With the promise of reducing design time and cost while improving product quality, automated design optimization held tremendous potential. Starting with a sub-optimal design, a numerical optimization algorithm could be used to iteratively adjust a set of pre-selected design parameters in an attempt to achieve a set of design targets.
But the promise of this approach was not easily realized. It was quickly discovered that classical numerical optimization algorithms have significant limitations when applied to a wide range of commercial design problems. Many algorithms are applicable only to certain types of design variables, or when the number of design variables is small. They may produce smaller improvements than could be attained, or the end result may depend on the starting design. And those methods that have broader search capability are often very inefficient. Moreover, selecting the right algorithm for a problem and setting its tuning parameters turned out to be a complex research problem in itself, usually requiring an iterative process not too dissimilar from the Edisonian approach described above.
As a result, the practical application of design automation tools based on classical optimization technology has most often resulted in only incremental improvements at best, a small benefit compared to the promise of the technology. Many optimization tools in use today still fall into this category.
Fortunately, with advanced hybrid and adaptive design search algorithms available, the capability now exists to efficiently explore a much larger and more complex design space. These methods take full advantage of powerful, inexpensive computers and networks to modify virtual system models, while intelligently searching for optimal values of design parameters that affect product performance and cost.
This means that designers can consider a larger number of design variables each with a wider range, providing two key benefits: First, designers don’t have to waste time simplifying the definition of a problem into a form that a traditional optimization algorithm can handle. Second, and most importantly, a wider initial definition of the design problem dramatically increases the chance of discovering a significantly better design, perhaps even a new design concept that is outside the initial intuition of the engineering team.
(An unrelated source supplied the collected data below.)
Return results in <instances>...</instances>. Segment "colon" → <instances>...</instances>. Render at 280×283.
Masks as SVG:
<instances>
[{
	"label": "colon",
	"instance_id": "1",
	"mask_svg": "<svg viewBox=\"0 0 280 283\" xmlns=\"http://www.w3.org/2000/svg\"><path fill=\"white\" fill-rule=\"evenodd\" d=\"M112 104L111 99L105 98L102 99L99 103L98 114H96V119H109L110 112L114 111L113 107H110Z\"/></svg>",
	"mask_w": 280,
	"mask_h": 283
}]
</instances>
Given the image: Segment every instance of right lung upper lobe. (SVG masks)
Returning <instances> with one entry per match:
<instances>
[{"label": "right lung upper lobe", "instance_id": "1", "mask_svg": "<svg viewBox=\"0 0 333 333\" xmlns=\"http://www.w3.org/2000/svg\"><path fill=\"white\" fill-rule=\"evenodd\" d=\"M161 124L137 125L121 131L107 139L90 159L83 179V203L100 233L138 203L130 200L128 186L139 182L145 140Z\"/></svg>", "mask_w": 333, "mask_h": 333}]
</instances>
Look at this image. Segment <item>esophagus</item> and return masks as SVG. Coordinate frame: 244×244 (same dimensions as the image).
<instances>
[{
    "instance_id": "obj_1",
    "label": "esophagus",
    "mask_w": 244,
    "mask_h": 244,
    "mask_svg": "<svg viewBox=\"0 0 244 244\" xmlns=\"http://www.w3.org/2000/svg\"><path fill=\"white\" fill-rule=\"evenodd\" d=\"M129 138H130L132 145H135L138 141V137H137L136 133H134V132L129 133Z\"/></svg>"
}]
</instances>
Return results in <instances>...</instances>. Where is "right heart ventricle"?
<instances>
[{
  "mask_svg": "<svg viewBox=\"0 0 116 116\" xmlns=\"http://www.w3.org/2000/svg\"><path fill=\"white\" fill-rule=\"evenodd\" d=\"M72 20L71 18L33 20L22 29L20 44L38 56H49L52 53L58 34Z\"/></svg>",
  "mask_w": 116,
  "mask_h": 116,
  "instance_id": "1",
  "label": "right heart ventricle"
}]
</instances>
This new class of optimization technology enables broader, more comprehensive and faster searches for innovative designs than was possible using previous generations of tools. Moreover, it requires no expertise in optimization theory, so it is actually easier to use by non-experts and experts alike. By leveraging an engineer’s potential to discover new design concepts, this new class of optimization technology overcomes the limits of human intuition and extends the designer’s professional capability to achieve break-through designs and accelerated innovation.